What it does
Just as the eponymous avian is "notable for their superb ability to mimic natural and artificial sounds from their environment" [Wikipedia], the Lyrebird app was designed to mimic the Tweets from given Twitter accounts). Unfortunately, despite some careful planning and some interesting NLP ideas, the out put is decidedly moderate. On the other hand, Lyrebird comprises a variety of interesting technology making it a challenge to built and providing an expandable basis for further improvement.
How we built it
- Twitter scraper and pre-processor which removes problematic sub-strings such as @-mentions and URLS.
- A popular NLP toolkit for Python, NLTK, was used for tokenising the Tweets and tag the words with their respective Parts of Speech.
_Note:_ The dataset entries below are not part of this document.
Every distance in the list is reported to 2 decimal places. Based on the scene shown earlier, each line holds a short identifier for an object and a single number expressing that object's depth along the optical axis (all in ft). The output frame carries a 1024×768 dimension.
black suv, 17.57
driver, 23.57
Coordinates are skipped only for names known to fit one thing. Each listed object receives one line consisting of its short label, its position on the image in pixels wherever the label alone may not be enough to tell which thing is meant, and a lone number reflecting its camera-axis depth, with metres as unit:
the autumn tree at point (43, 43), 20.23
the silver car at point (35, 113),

- A custom n-gram module is used to generate 1-grams for words from both the target Twitter account(s) and a large corpus of around 73,000 blog posts, and 3-grams for Parts of Speech from the target Twitter account(s).
- A Database basic management system for Amazon's Dynamo DB was programmed in Python.
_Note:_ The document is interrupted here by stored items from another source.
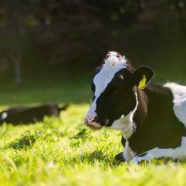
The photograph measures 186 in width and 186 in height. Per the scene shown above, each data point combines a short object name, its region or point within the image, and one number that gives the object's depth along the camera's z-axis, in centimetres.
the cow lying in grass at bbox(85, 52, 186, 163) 653
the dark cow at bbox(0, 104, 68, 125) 1673
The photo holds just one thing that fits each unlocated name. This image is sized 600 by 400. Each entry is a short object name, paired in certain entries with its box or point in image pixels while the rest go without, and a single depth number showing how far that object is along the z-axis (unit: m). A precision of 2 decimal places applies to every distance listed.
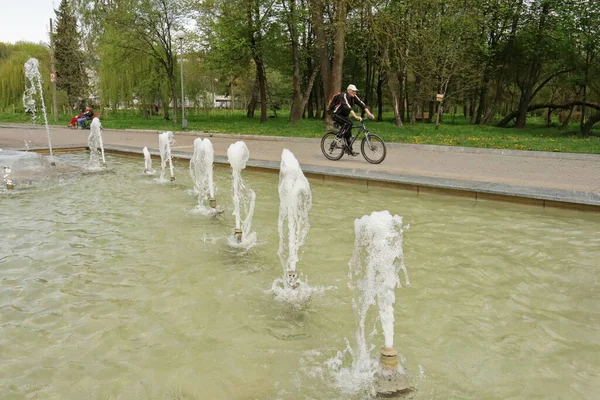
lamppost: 22.12
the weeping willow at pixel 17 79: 42.44
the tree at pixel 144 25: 28.48
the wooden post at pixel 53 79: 31.62
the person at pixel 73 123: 27.39
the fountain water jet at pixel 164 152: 10.55
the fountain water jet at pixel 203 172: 7.71
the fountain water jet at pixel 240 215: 5.87
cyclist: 11.54
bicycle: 11.32
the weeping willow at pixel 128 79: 35.91
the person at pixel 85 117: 26.34
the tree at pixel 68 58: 40.94
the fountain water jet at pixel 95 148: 12.69
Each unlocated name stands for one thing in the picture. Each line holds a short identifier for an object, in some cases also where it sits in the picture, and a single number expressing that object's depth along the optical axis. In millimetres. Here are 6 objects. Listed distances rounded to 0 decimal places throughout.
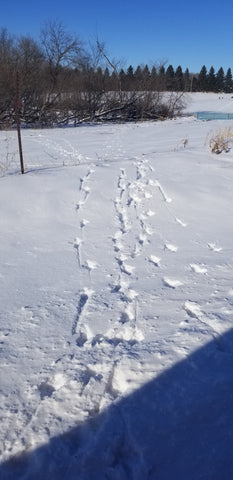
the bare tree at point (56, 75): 18125
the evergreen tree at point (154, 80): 22047
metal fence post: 4950
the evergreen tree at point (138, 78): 21394
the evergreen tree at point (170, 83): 24862
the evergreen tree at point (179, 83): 28061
- Likewise, Amazon AWS was used for data ingestion and processing. This has the potential to become very parallel, speeding up ingestion times.
- A sentence structure is generated first using the 3-grams for Parts of Speech. The idea behind this is to create a readable sentence structure before fitting specific words.
- On top of this general structure, we analyse the necessary part of speech for each word, as well as the 1-gram of the word before, to generate the next word.
- We dynamically choose, based on a probability model, which Twitter account (or blog corpus) from which to choose a word first, and fall back to the others if the first choice fails to deliver. Using this method, we had hoped to create amusing combinations of Twitter accounts, e.g. Trump and Mary Berry; or Beyonce and Stephen Hawking.
- The sleek user interface was lovingly handcrafted over the entire course of the Hackathon, and is probably one of the most striking parts of the project. It is just a pity that the Tweet generation is too slow for the dynamic text entry to have the desired effect.
Challenges I ran into
- AWS and Dynamo DB were both very challenging to understand and implement in the 24 hours we had, having never used them before.
- Despite careful planning, keeping a flexible code structure was tricky, especially as time pressed on and tiredness set in.
Accomplishments that I'm proud of
- Keeping working together effectively as a team despite fatigue and pressure.